The first rumbles of the 2019 local government elections are starting to reverberate through the political landscape of New Zealand local government. Although the main campaign period is some months away, it has not stopped several notable local politicians from announcing they are standing Mayor.
In Auckland, former Labour Member of Parliament John Tamihere has announced his intention to stand against incumbent Mayor of Auckland and one time Minister of Justice, Phil Goff. Mr Tamihere proposes to open up the council finances to Aucklanders so that they are able to better see where their rate payer dollars are going.

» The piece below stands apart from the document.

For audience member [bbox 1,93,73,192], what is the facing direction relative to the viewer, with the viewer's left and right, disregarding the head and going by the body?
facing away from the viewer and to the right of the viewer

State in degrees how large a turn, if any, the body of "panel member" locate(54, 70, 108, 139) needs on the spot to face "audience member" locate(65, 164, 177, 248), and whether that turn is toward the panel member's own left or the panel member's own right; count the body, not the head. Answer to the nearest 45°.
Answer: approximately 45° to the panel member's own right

Further south in Christchurch, incumbent Mayor Lianne Dalziel has announced that she will stand for a third term in office. Ms Dalziel secured the mayoralty in 2013 after much of the Christchurch City Council was voted out following a controversy – and disaster ridden – second term by the then Mayor Bob Parker. During her tenure, Councillor Raf Manji has rebalanced the council books which showed serious flaws, including considerably under-estimating the value of Christchurch’s assets when filing a claim with the insurance companies over earthquake damage.
Also possibly standing for Mayor is Councillor Jamie Gough, linked to businessman Anthony Gough who was one of the major private players in the dividing up of C.B.D. land. Mr Gough’s decision to announce a possible stand was in part informed by the growth of council projects that amount to unnecessary expenditure, but also a need to rein in rates.

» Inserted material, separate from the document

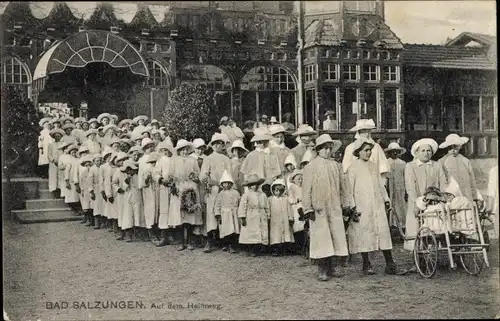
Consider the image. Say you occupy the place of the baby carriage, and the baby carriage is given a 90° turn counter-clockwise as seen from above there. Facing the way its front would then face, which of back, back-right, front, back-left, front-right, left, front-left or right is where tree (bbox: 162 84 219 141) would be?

However, since then, a tendency by the council to embark on projects that do have necessarily have sufficient or appropriate rate payer support, has resulted in much criticism being laid. They include a current plan to redesign Riccarton Road to have a traffic island with green space down the middle, unnecessary arts installations around the city including random steel sculptures set in the middle of the Avon River. Also planned is what I call an arty farty design around the perimeter of Cathedral Square which in my opinion do nothing for it.

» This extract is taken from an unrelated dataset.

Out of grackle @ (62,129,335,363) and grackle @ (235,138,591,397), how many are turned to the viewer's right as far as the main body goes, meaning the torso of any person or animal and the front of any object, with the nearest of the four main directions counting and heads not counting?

Worryingly for some districts where the population base is quite tiny, a person can stand for council and get in simply because in their ward there might not be anyone else standing. Such a situation to me suggests two things:
- Local Government politics are simply not worth most peoples time
- Perhaps these small districts whose population base in some cases is only a few thousand should be looking at being dissolved into their neighbouring districts
In other councils such as Westland District Council, which has been rocked by scandal, rate payers will be looking forward to enacting a change of guard. The W.D.C., which in 2016 was made to admit that it had hired a company that bakes cakes to do work on a waste treatment plant in Franz Josef, that due hiring processes had not been followed. All of this which resulted in multiple high profile departures
Watch this space as we move further into 2019 and other potential candidates put their hands up to be a on a local board, council or even mayor.